Menyanggapi hal tersebut, Hendrik menyatakan akan menempuh jalur hukum terhadap pihak-pihak yang dinilai merugikan dirinya sendiri. Ia mengaku telah melaporkan dua akun media sosial terkait penyebaran video tersebut.
“Saya sebagai warga biasa hanya ingin mencari keadilan yang saya dirugikan, dan hari ini ada dua akun yang saya laporkan,” ujar Hendrik melalui unggahan di Instagram.
Hendrik menjelaskan, laporan pertama ditujukan kepada akun yang mengunggah ulang videonya tanpa izin. Sementara laporan kedua terkait akun yang dinilai melakukan penghinaan dan mencaci dirinya sendiri tanpa dasar.
“Satu, akun yang meng-up tanpa seizin saya, dan itu sudah masuk ke ranah hukum. Kedua, ada Instagram yang membabi buta, mencaci maki saya tanpa dasarnya ada bukti, itulah delik aduannya,” terangnya.

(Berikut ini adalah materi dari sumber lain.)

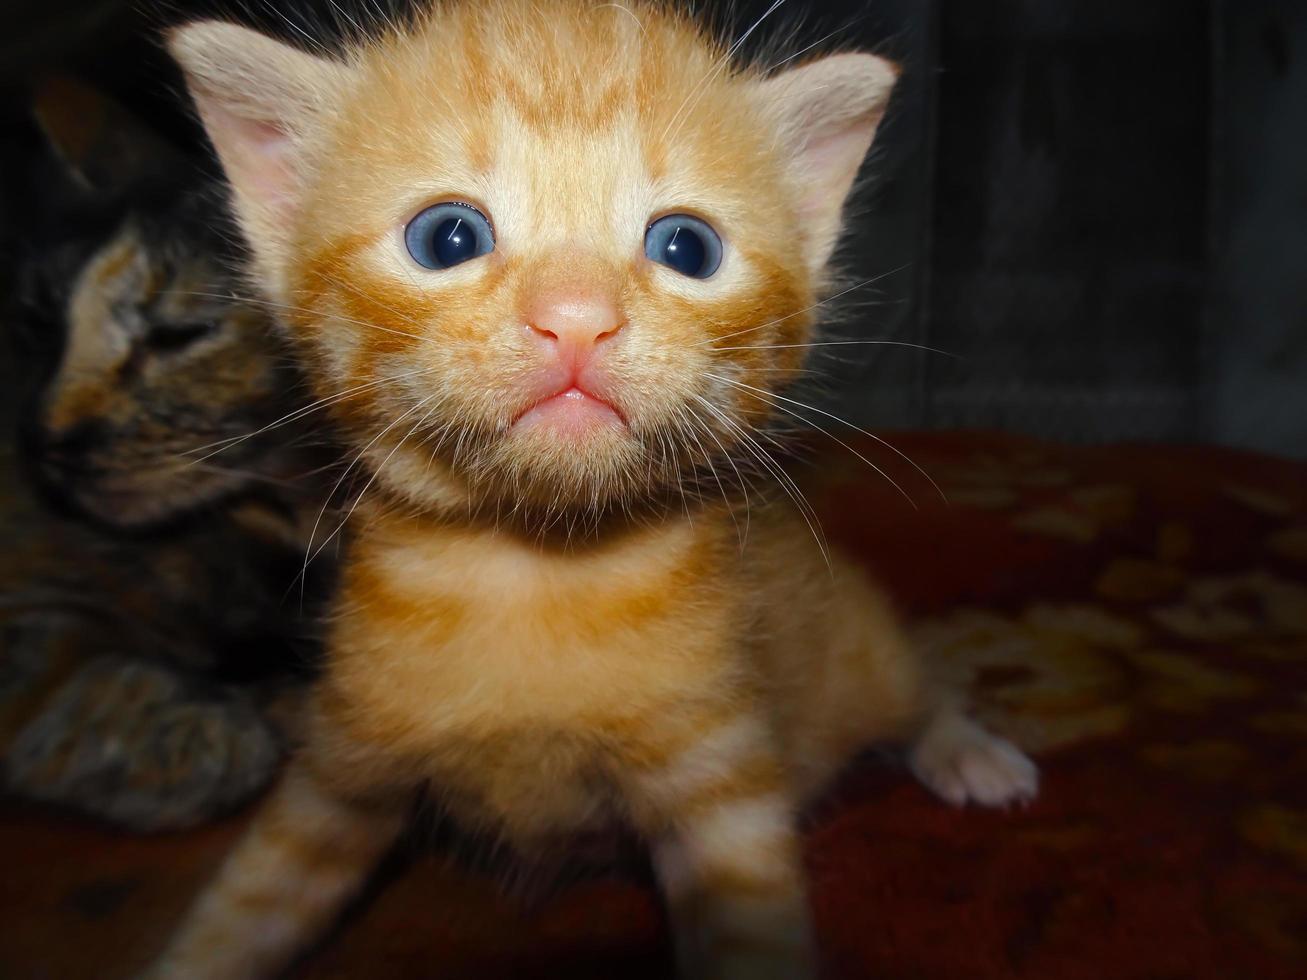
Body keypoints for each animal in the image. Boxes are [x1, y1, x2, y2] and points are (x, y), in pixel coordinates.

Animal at [160, 3, 1040, 977]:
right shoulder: (343, 765)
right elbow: (245, 910)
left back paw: (967, 750)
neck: (533, 570)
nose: (577, 318)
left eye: (686, 247)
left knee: (916, 687)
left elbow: (750, 926)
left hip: (859, 649)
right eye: (447, 238)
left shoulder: (718, 778)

Ia menambahkan, laporan jadwal tersebut akan diposting secara resmi ke Polda Jawa Barat pada 26 Maret 2026.
Terkait pernyataannya mengenai insentif Rp6 juta per hari yang menjadi sorotan, Hendrik menegaskan bahwa angka tersebut bukan klaim pribadi. Melainkan, angka itu Merujuk pada petunjuk teknis resmi Badan Gizi Nasional.
Kasus ini pun menjadi perhatian warganet dan memicu beragam tanggapan di media sosial. Hal ini terkait dengan mitra MBG, terutama transparansi dan mekanisme program MBG.